Jimmy Hoffa Breakthrough: Man Claims His Parents Witnessed The Murdered Teamsters President Being Abducted And 'Recognized The Person Driving The Car'

Jimmy Hoffa's disappearance continues to captivate.
April 22 2025, Published 6:30 p.m. ET
A man who claims his parents witnessed Jimmy Hoffa's final moments has revealed investigators had the right idea – but the wrong spot – when they searched for clues at a Michigan restaurant, RadarOnline.com can reveal.
Investigators have long suspected Chuckie O’Brien, a mobster who was so close with Hoffa, and two mafia underlings picked up the union head at the Red Fox restaurant and drove off with him in the backseat.

A woman spotted Hoffa in the back of a strange car.
For decades, The Machus Red Fox restaurant in Bloomfield Township has been well-known as the restaurant where Hoffa was last seen.
But author David Tubman contends the actual restaurant was The Raleigh House, five miles down the road. In his book, Jimmy Hoffa Is Missing: The Gap, Tubman claimed his parents witnessed the abduction there that night in 1975.
Tubman believes Hoffa was killed at Raleigh House, and his remains transported to Central Sanitation via a garbage truck parked behind the restaurant.
According to the author, Raleigh House had trash pickups every Friday – making a garbage truck's presence the Wednesday Hoffa disappeared suspicious.
He shared in his book: "It makes perfect sense that the sole purpose of the... truck was to collect the lifeless body of Jimmy Hoffa and remove that evidence from the premises to avoid detection."

David Tubman wrote a book about his findings.
Central Sanitation was apparently chosen as the delivery spot because it had an incinerator on premises, which may have been used to cremate Hoffa’s remains.
The trash company's involvement in Hoffa's death might never be known. The plant was burned to the ground eight months later in March 1976.
Tubman believes the plant was set ablaze to destroy any Hoffa-related evidence.

Hoffa is thought to be buried under the Pulaski Skyway in New Jersey.
The claim comes amid renewed interest in the never-solved disappearance on what will soon be its 50th anniversary.
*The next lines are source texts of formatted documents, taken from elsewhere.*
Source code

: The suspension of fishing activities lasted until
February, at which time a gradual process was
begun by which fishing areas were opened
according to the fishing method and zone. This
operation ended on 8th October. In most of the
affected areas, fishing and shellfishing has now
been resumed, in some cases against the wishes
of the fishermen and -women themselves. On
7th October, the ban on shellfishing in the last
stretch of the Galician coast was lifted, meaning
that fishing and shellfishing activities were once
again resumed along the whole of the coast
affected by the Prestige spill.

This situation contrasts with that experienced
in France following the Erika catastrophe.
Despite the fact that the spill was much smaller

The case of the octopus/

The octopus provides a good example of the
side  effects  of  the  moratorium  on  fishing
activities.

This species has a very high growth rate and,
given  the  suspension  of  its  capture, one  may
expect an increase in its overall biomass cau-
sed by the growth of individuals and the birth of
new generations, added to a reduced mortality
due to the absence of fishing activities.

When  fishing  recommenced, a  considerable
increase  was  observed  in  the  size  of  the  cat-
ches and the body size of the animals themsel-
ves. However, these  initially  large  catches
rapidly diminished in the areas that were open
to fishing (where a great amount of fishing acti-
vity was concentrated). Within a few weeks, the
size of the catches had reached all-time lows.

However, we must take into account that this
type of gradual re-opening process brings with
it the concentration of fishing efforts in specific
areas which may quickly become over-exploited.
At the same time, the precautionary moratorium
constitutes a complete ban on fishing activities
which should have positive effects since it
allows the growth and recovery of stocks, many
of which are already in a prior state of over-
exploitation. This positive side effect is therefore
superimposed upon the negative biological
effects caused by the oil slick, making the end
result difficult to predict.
Earlier, a 93-year-old New Jersey attorney who once represented Hoffa came forward with his own revelations about where he is actually buried.
Chris Franzblau backed up the leading notion that Hoffa was the victim of a mob hit, and revealed a former construction worker in New Jersey witnessed a group of people dumping Hoffa's body into an unmarked grave under the Pulaski Skyway in Jersey City.
In his own book, The Last Mob Lawyer: True Stories from the Man Who Defended Some of the Biggest Names in Organized Crime, Franzblau shared the story of a man who only wanted to be identified as "Jeff."
According to the attorney, Jeff was a 22-year-old recent college graduate working on a building site in New Jersey in 1975 when he witnessed some men pull up nearby in a few black Cadillacs and remove a body from the trunk of one of the cars.
Franzblau relayed Jeff told him: "I saw from where I was, the body taken out of the trunk of one of those cars. I saw them put it in the excavation. One was a black Cadillac, with Michigan plates."

Jeff said the body was wrapped in a white sheet and dumped into a pile of garbage before being covered in dirt.
After the mystery men left, the construction site foreman scolded him: "You weren’t supposed to be here," then asked, "Do you know who that was? That was Jimmy Hoffa."
Jeff later told his dad what he saw, and his father urged him to keep quiet and never tell anybody – which he did until a chance encounter with Franzblau in 2023.
When Franzblau was asked why Jeff felt share to share his story now, Franzblau replied: "Everybody’s dead now. That’s the only reason."